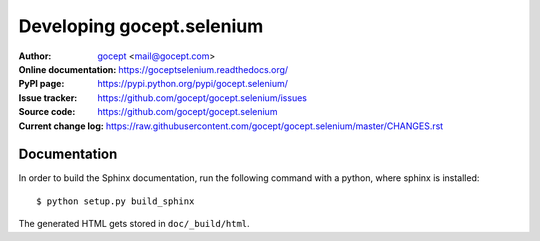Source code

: Developing gocept.selenium
==========================

:Author:
    `gocept <http://gocept.com/>`_ <mail@gocept.com>

:Online documentation:
    https://goceptselenium.readthedocs.org/

:PyPI page:
    https://pypi.python.org/pypi/gocept.selenium/

:Issue tracker:
    https://github.com/gocept/gocept.selenium/issues

:Source code:
    https://github.com/gocept/gocept.selenium

:Current change log:
    https://raw.githubusercontent.com/gocept/gocept.selenium/master/CHANGES.rst

Documentation
-------------

In order to build the Sphinx documentation, run the following command with a
python, where sphinx is installed::

    $ python setup.py build_sphinx

The generated HTML gets stored in ``doc/_build/html``.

════════

**Your assignment**
Transcribe the material exactly, and leave out whatever pictures it holds.

**Exercise response**
Source code

: Developing gocept.selenium
==========================

:Author:
    `gocept <http://gocept.com/>`_ <mail@gocept.com>

:Online documentation:
    https://goceptselenium.readthedocs.org/

:PyPI page:
    https://pypi.python.org/pypi/gocept.selenium/

:Issue tracker:
    https://github.com/gocept/gocept.selenium/issues

:Source code:
    https://github.com/gocept/gocept.selenium

:Current change log:
    https://raw.githubusercontent.com/gocept/gocept.selenium/master/CHANGES.rst

Documentation
-------------

In order to build the Sphinx documentation, run the following command with a
python, where sphinx is installed::

    $ python setup.py build_sphinx

The generated HTML gets stored in ``doc/_build/html``.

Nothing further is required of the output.